Being and Doing: Dance for Every Body

This studio course is open to everyone. We’ll explore dance as a way to deepen both our self-knowledge and engagement with others. We’ll delve into dance as meditation, using tools from ecstatic dance, yin yoga, and improvisation to establish a personal practice. We’ll examine genre-bending performances occurring outside of theaters and study how dance reflects and can change (and whether it should try to change) contemporary issues, taking up such topics as power, class, race, and gender. In final creative projects, students take aspects of being and/or doing further into their own lives and communities.

Sample reading list:

Ralph Lemon, Tree: Belief/Culture/Balance
Rebecca Solnit, Woolf’s Darkness: Embracing the Inexplicable
Miguel Gutierrez, When You Rise Up
Jill Sigman, Notes on Gender
Mark Franko, The Work of Dance: Labor, Movement & Identity in the 1930s
Nato Thompson, ed, Living As Form: Socially Engaged Art from 1991-2011
See instructor for complete list

Reading/Writing assignments:
Ongoing creative and reflective assignments (approx. 2 hours outside class/week); reading, viewing live and videotaped performances (approx. 2 hours outside classes/week), several short response papers and a final project.

(Stored data entries)

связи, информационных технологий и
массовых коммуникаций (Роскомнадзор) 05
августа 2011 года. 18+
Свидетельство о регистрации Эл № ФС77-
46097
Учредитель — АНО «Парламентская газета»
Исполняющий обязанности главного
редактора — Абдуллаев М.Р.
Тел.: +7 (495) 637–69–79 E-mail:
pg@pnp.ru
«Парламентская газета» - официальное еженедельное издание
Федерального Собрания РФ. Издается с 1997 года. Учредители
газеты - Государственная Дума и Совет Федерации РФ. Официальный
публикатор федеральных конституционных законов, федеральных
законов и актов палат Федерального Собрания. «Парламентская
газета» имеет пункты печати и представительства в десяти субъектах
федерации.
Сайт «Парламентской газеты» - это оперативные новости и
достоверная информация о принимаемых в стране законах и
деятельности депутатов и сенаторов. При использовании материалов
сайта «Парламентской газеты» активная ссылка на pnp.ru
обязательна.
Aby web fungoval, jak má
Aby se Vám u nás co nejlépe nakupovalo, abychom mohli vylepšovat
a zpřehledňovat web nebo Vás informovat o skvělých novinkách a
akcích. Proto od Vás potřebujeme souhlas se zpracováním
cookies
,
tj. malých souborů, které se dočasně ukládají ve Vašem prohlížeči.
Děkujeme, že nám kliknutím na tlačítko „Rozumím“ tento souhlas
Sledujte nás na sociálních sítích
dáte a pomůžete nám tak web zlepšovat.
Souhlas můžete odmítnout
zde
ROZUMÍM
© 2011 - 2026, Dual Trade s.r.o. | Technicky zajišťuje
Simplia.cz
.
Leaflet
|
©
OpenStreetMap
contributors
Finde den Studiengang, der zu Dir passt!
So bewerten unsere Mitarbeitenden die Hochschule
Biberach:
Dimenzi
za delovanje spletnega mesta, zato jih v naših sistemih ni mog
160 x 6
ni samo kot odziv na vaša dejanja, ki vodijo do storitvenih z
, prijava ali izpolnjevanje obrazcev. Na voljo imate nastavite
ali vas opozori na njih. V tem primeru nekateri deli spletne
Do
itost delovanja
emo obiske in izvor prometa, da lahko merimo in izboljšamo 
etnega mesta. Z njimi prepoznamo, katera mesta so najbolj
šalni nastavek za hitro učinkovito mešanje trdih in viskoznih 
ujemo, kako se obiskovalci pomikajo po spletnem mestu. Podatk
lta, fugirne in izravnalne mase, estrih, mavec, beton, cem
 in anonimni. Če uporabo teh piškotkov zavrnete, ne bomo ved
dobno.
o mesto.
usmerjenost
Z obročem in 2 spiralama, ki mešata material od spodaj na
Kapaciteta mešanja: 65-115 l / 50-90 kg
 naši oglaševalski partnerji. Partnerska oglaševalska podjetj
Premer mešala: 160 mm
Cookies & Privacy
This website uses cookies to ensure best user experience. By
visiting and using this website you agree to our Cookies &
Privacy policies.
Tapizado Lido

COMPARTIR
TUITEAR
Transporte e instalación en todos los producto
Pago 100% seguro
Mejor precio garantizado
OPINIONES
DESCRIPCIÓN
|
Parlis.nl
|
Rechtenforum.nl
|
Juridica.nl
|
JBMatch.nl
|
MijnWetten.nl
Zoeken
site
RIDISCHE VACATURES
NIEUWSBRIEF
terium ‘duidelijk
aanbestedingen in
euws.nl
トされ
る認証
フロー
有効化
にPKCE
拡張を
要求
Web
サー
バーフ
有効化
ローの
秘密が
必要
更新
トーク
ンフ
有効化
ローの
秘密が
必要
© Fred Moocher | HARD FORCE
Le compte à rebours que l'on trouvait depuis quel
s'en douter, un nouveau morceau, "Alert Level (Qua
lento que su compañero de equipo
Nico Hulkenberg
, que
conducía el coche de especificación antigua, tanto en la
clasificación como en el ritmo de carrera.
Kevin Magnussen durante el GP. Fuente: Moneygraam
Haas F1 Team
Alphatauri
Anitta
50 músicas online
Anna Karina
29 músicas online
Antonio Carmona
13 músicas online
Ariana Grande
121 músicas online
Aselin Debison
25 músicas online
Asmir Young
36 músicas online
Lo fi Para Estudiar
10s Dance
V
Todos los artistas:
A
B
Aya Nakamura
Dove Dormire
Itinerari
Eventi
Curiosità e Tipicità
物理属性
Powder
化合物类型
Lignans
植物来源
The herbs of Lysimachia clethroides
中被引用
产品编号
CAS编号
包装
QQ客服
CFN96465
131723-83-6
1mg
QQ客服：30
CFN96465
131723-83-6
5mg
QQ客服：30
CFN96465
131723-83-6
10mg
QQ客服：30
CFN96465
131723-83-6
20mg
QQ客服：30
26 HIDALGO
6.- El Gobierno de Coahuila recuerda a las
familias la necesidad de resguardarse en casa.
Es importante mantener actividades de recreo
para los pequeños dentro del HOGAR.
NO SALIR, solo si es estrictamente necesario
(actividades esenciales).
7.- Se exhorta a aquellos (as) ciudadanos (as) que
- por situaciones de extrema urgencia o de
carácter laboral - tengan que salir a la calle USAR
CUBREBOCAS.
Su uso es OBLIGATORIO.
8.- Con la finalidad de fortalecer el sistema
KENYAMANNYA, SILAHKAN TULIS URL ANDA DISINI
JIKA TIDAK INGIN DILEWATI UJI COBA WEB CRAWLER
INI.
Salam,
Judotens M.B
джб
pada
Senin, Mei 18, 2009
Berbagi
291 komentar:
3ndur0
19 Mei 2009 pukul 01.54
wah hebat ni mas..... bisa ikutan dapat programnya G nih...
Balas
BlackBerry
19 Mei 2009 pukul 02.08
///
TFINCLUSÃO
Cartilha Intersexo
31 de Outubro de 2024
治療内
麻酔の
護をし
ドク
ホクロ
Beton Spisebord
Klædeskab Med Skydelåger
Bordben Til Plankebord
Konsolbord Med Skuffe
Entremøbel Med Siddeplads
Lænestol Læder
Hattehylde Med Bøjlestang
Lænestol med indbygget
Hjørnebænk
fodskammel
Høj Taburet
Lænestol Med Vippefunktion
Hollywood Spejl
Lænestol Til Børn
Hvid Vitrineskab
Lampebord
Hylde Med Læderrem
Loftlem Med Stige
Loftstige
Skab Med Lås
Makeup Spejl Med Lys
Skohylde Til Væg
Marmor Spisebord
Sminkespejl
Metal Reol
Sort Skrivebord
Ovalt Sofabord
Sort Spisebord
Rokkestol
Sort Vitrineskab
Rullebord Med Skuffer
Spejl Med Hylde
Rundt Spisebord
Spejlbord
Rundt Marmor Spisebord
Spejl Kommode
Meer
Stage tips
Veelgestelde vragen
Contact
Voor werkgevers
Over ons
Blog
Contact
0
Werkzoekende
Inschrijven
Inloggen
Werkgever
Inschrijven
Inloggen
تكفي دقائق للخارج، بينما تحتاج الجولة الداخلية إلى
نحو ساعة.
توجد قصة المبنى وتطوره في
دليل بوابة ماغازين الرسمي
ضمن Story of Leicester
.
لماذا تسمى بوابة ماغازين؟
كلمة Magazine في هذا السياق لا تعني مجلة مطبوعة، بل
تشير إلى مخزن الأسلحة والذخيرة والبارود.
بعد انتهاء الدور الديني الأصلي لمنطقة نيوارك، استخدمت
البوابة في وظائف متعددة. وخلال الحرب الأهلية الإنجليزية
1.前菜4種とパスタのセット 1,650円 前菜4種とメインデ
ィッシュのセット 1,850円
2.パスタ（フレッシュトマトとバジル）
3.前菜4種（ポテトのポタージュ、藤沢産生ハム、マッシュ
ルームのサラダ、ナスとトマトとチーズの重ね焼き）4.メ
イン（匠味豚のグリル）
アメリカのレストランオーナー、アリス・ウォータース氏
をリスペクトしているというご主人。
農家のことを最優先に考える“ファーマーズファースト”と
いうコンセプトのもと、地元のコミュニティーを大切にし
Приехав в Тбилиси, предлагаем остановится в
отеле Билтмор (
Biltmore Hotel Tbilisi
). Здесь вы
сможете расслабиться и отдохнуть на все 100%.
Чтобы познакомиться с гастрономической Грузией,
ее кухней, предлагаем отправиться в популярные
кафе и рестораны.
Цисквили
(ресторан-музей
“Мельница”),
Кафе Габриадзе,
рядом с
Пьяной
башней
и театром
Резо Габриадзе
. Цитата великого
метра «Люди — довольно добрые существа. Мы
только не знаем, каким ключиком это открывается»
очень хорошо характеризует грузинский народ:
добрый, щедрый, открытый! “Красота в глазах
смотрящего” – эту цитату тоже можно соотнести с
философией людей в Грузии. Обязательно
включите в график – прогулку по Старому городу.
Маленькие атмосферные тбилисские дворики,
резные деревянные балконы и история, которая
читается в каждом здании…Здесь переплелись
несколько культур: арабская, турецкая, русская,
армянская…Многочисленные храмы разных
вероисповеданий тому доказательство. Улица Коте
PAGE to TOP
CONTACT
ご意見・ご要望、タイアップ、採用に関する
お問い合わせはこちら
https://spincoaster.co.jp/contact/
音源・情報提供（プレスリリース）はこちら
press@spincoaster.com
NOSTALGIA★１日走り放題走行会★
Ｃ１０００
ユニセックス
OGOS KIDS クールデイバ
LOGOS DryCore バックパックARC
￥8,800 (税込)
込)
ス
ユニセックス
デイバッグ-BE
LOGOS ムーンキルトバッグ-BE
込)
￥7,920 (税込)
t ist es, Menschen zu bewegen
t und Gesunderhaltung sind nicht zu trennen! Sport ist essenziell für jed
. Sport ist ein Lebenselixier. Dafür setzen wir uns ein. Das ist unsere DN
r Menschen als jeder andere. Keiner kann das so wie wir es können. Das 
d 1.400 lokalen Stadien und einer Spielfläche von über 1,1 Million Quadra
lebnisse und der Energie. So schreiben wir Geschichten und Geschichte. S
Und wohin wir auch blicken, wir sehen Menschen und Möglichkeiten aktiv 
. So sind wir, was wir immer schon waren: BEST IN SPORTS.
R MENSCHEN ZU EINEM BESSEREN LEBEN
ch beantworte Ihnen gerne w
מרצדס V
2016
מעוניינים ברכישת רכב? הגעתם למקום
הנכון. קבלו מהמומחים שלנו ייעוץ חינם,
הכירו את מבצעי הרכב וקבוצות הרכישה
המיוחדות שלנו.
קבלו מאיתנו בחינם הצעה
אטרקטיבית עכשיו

Your tasks:
1/ According to the course description, from which three practices are the tools for establishing a personal practice drawn?
2/ Reproduce the passage of the course description starting at "Being and Doing: Dance" and ending at "lives and communities.".

Answers given:
1/ Ecstatic dance, yin yoga, and improvisation.

2/
Being and Doing: Dance for Every Body

This studio course is open to everyone. We’ll explore dance as a way to deepen both our self-knowledge and engagement with others. We’ll delve into dance as meditation, using tools from ecstatic dance, yin yoga, and improvisation to establish a personal practice. We’ll examine genre-bending performances occurring outside of theaters and study how dance reflects and can change (and whether it should try to change) contemporary issues, taking up such topics as power, class, race, and gender. In final creative projects, students take aspects of being and/or doing further into their own lives and communities.